Title Thumbnail

British Foreign Secretaries and Japan, 1850-1990

Aspects of the Evolution of British Foreign Policy

Anthony Best Hugh Cortazzi

9781898823735
400 pages
Amsterdam University Press
Overview
This book reviews the role of British Foreign Secretaries in the formulation of British policy towards Japan from the re-opening of Japan in the middle of the nineteenth century to the end of the twentieth century. It also takes a critical look at the history of British relations with Japan over these years. Beginning with Lord John Russell (Foreign Secretary 1859-1865) and concluding with Geoffrey Howe (Secretary of State for Foreign & Commonwealth Affairs, 1983-1989), the volume also examines the critical roles of two British Prime Ministers in the latter part of the twentieth century, Edward Heath and Margaret Thatcher, who ensured that Britain recognized both the reality and the opportunities for Britain resulting from the Japanese economic and industrial phenomenon. Heath’s main emphasis was on opening the Japanese market to British exports.

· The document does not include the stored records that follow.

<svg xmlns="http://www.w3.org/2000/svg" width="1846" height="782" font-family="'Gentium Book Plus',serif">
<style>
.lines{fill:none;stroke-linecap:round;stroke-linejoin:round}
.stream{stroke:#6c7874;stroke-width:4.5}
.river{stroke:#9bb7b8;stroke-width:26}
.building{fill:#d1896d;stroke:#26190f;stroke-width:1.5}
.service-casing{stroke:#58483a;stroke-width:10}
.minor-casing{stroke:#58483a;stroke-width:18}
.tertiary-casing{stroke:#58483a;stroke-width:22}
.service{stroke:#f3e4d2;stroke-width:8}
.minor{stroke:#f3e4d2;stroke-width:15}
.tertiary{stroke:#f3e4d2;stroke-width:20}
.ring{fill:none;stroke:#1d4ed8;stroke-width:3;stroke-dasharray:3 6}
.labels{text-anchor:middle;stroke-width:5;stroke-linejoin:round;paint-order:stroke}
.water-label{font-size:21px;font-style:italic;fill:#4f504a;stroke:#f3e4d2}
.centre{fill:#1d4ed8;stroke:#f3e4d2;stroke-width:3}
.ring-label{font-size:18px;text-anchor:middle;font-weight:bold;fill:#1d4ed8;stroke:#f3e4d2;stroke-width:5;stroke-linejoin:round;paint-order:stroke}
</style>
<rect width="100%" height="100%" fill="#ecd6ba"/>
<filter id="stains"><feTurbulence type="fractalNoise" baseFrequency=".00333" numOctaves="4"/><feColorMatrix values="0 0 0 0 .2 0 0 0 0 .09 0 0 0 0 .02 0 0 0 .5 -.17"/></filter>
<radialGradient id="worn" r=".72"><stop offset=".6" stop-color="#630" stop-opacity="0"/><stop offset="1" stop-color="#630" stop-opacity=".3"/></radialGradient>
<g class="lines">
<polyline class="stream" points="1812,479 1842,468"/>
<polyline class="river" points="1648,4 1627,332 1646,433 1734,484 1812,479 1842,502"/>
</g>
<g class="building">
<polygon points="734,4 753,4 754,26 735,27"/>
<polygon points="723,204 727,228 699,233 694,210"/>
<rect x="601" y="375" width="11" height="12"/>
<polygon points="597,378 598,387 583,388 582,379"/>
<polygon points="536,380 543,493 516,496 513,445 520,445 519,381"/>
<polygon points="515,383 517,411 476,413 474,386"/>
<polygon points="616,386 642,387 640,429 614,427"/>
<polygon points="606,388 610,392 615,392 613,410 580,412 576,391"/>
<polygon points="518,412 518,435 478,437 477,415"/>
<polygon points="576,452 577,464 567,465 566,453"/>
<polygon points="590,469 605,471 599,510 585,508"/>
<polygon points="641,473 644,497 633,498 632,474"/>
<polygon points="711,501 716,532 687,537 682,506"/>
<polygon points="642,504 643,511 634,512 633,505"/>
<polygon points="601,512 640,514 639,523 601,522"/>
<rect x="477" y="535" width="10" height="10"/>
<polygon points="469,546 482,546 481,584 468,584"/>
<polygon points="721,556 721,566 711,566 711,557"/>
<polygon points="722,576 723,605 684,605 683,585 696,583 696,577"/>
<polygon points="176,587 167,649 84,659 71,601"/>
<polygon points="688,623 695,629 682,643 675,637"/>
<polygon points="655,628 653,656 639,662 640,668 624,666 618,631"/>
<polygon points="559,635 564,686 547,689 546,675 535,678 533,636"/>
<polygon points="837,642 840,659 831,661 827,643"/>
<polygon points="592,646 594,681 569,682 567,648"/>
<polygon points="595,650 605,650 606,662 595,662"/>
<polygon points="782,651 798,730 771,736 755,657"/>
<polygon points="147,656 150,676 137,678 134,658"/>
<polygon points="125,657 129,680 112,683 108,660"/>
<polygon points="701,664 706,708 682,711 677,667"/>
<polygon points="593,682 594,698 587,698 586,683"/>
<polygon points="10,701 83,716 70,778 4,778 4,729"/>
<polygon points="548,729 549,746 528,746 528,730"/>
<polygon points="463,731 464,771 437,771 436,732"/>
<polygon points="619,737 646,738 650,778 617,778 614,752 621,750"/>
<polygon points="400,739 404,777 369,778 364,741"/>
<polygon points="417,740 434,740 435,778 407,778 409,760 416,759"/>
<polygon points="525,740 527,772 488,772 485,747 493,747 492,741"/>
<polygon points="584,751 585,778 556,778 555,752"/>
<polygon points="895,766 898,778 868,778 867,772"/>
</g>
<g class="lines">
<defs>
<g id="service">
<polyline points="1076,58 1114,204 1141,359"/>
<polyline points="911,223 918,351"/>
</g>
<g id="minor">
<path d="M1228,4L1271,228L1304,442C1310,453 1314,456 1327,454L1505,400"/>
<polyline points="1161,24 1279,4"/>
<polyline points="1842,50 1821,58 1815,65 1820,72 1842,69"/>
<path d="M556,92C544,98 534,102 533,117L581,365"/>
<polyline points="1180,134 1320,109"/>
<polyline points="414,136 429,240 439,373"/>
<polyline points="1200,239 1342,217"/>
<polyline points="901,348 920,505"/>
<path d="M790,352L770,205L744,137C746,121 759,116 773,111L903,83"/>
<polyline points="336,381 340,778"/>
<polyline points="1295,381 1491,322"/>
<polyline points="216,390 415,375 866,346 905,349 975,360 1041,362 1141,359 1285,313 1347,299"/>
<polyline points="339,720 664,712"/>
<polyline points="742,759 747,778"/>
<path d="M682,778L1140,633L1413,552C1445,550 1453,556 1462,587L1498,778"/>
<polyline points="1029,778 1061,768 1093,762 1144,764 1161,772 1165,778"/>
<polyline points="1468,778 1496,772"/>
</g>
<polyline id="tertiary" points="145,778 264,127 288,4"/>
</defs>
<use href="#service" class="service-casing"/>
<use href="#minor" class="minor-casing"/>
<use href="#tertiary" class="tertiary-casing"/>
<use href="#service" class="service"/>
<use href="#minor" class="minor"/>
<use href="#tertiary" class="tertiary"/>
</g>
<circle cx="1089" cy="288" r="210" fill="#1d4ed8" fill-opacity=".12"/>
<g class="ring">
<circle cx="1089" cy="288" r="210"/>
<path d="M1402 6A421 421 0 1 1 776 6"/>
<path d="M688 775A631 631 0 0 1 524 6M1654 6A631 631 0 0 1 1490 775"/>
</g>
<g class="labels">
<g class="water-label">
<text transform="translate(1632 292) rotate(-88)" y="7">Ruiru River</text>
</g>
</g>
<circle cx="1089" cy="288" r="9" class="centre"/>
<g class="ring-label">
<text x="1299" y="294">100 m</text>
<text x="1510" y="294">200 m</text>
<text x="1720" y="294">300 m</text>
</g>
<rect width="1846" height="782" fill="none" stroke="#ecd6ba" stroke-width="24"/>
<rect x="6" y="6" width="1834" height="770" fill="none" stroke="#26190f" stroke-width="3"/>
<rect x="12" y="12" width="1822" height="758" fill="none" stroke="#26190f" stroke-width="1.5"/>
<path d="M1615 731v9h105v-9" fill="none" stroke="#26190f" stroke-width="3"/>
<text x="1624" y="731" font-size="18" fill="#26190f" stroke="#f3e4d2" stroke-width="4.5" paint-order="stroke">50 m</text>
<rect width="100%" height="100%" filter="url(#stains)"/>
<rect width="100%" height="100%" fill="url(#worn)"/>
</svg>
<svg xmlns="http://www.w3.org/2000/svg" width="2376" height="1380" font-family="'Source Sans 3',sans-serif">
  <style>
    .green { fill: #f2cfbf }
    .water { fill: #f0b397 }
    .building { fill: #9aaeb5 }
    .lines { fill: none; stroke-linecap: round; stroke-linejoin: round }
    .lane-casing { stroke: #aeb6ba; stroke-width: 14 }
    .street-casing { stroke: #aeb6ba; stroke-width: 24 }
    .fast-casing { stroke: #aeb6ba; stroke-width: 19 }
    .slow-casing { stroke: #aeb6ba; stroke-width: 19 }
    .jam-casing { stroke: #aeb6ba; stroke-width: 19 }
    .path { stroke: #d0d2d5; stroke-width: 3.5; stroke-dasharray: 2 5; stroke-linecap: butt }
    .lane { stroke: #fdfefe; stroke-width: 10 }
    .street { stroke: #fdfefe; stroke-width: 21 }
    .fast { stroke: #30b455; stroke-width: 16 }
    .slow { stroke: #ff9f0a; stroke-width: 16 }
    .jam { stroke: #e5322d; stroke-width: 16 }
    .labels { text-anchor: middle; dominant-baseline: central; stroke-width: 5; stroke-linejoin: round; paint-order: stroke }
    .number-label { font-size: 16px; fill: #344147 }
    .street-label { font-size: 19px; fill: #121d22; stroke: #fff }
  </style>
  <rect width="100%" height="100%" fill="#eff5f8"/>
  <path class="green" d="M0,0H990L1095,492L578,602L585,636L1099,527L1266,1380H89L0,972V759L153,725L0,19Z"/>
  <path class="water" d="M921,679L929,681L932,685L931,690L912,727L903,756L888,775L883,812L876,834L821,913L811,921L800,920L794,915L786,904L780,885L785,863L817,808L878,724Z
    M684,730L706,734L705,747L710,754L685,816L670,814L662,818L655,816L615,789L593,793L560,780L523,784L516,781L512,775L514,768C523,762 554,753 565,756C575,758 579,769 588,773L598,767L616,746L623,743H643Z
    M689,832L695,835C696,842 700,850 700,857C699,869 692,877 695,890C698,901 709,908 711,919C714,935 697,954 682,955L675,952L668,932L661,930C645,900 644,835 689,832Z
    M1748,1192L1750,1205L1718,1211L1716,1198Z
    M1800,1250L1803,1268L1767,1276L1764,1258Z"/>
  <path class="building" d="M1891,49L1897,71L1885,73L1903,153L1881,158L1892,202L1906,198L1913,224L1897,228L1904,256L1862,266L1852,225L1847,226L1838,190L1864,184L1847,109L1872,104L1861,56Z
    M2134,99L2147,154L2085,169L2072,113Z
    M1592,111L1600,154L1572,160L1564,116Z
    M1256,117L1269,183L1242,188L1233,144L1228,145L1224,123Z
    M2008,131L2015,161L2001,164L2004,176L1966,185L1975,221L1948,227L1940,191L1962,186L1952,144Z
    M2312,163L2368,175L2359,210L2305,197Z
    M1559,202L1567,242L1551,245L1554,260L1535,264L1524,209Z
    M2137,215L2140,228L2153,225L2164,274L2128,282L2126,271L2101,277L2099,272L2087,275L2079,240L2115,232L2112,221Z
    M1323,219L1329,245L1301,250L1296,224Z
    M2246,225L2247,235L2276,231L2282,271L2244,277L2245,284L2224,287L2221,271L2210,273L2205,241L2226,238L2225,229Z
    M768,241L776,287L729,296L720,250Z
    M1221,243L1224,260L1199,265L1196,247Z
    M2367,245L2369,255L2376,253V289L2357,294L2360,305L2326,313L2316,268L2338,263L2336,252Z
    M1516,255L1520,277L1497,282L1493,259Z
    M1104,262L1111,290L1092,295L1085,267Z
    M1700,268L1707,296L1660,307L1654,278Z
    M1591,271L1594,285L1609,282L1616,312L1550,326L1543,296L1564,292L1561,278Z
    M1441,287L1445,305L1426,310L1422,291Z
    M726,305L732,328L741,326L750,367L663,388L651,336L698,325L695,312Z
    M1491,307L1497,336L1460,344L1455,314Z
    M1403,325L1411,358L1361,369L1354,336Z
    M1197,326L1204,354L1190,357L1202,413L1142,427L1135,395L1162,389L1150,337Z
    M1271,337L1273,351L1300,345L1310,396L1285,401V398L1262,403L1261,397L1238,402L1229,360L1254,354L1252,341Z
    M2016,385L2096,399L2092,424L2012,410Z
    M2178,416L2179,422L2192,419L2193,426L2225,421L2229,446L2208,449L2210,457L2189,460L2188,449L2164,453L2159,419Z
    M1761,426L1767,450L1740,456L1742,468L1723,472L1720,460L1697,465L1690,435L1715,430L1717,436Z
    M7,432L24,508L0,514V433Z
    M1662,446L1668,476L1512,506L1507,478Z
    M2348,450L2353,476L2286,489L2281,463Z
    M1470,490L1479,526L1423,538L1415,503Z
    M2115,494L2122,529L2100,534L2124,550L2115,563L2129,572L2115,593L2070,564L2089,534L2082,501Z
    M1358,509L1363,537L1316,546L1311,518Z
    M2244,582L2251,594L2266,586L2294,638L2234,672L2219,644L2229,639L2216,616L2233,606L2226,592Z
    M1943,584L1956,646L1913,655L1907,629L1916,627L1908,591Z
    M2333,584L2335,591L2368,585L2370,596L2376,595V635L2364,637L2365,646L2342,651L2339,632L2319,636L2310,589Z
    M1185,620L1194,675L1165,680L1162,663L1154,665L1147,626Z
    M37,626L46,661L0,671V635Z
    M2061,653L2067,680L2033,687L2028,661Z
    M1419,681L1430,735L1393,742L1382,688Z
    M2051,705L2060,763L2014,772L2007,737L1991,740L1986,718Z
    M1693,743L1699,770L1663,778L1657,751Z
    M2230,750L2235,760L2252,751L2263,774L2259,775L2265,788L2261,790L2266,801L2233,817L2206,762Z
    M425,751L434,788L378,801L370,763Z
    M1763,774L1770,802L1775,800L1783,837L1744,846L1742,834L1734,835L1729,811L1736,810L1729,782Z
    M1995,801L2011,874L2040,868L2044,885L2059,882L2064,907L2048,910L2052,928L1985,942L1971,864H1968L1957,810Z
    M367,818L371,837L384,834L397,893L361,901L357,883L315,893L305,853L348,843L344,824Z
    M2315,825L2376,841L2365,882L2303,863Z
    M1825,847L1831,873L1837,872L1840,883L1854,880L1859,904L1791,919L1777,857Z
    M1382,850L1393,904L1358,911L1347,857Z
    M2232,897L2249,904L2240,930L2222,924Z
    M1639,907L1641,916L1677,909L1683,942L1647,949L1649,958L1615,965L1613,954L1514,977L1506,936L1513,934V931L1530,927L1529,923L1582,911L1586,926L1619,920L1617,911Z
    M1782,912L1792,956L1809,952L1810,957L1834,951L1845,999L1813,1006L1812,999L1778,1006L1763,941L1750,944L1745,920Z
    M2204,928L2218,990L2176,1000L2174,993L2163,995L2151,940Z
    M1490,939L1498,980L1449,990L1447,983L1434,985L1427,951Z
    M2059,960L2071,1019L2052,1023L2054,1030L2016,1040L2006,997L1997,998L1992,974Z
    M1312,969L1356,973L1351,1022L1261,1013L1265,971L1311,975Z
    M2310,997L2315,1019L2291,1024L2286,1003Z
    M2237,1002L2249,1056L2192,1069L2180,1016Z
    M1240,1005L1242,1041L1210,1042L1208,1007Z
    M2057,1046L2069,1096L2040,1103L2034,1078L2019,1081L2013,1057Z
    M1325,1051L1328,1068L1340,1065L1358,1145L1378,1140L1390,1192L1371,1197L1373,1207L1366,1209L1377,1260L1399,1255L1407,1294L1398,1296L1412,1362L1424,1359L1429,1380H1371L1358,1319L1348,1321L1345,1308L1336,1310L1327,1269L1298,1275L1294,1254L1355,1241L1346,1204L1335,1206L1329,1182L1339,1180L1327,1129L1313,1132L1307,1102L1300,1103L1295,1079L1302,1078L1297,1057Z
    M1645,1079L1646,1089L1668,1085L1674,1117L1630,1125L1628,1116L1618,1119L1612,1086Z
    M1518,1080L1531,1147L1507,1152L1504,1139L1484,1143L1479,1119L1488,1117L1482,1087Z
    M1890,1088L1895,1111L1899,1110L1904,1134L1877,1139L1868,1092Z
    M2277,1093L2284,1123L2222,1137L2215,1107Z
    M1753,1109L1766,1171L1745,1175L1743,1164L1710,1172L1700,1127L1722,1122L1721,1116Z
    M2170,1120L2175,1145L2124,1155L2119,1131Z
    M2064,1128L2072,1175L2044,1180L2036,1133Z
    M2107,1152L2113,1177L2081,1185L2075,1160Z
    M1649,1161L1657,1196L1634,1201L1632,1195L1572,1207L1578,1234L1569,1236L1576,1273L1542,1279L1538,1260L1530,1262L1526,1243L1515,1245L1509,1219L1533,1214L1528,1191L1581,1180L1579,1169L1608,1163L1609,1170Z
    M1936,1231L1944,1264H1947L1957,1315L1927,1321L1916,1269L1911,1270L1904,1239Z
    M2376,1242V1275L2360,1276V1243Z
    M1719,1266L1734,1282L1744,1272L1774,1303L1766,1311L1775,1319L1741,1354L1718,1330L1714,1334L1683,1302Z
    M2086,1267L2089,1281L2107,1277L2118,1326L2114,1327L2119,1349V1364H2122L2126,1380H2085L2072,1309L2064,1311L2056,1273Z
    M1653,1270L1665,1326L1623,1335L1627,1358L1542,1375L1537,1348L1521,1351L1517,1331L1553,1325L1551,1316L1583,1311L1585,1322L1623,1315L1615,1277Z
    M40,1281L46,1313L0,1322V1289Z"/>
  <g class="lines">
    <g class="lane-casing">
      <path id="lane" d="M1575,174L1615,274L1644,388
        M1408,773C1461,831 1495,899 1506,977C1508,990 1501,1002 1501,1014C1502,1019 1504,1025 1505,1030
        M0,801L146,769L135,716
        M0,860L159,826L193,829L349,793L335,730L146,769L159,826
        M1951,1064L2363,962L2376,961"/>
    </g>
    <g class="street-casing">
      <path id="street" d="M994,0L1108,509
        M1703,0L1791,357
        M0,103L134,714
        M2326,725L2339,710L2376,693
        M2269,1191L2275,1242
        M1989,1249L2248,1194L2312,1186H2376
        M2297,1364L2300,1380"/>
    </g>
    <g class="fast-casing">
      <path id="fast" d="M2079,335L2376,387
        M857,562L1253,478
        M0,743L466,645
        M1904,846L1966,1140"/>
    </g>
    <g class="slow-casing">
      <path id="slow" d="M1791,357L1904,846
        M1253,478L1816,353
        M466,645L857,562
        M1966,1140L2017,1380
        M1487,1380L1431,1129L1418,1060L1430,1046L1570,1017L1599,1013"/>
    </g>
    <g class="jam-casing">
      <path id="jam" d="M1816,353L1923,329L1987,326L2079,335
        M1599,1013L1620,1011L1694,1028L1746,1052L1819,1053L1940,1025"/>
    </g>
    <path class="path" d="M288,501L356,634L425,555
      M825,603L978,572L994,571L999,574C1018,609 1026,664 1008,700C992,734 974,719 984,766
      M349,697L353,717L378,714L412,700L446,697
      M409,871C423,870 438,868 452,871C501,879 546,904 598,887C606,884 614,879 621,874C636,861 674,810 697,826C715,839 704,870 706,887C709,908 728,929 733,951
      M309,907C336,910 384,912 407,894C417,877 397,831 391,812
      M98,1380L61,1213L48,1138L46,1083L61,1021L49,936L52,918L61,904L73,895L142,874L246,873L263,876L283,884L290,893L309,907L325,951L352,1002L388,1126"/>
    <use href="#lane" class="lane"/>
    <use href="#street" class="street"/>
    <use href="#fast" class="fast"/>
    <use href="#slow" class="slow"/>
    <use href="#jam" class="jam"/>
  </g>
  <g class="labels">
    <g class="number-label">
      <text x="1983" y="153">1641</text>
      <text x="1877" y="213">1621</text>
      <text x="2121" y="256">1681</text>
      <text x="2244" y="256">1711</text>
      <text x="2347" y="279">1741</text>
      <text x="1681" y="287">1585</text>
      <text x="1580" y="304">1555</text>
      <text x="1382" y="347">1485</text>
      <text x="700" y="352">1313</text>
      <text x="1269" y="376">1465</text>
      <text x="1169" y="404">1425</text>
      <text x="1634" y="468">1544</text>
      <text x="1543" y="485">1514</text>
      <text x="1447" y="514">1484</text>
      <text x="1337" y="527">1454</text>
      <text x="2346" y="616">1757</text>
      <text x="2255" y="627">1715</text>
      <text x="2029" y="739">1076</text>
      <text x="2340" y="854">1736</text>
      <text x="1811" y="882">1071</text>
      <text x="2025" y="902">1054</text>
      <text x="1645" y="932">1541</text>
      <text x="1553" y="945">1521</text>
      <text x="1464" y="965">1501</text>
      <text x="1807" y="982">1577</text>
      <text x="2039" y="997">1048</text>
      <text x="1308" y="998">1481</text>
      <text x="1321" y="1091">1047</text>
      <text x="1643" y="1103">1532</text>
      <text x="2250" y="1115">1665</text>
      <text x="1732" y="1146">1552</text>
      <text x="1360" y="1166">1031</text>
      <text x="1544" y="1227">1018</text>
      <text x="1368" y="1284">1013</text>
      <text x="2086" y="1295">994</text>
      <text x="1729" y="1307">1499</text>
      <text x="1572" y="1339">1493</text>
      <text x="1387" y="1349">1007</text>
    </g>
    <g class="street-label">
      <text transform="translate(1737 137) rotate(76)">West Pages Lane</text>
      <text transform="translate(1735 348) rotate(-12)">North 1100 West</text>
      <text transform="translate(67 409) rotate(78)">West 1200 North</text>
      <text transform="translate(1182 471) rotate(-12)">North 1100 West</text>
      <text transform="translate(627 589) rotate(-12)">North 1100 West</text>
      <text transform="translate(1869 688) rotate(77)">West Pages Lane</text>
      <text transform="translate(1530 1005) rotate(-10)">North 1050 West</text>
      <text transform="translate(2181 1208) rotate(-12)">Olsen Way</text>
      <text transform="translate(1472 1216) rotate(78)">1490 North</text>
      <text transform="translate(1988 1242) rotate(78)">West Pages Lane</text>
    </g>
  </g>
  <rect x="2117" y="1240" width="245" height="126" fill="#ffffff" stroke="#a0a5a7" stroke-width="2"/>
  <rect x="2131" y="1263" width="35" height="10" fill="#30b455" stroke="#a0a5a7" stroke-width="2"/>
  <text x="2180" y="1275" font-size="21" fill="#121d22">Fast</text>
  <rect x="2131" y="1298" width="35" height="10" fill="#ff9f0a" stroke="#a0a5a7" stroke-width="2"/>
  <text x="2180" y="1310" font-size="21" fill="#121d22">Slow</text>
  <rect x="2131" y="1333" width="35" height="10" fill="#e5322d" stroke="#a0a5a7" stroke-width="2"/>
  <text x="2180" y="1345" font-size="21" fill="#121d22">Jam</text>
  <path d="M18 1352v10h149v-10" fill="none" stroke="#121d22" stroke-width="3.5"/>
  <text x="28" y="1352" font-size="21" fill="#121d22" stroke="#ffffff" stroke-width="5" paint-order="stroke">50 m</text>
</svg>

Thatcher’s was on Japanese investment. This volume is a valuable addition to the Japan Society’s series devoted to aspects of Anglo-Japanese relations which includes ten volumes of Britain & Japan: Biographical Portraits as well as British Envoys in Japan.
Author Bio
Sir Hugh Cortazzi, GCMG, was British Ambassador to Japan 1980-1984 and Chairman of The Japan Society, London, 1985-1995. He has written extensively on Japan. His many books include Isles of Gold: Antique Maps of Japan (1983), The Japanese Achievement (1990) and his memoir Japan and Back and Places Elsewhere (1998). This is the seventh volume of Britain & Japan: Biographical Portraits he has compiled and edited for The Japan Society, in addition to Japan Experiences: Fifty Years, One Hundred Views (2001), British Envoys in Japan, 1859-1972 (2004) and The Growing Power of Japan, 1967-1972: Analysis and Assessments from John Pilcher and the British Embassy, Tokyo (2015).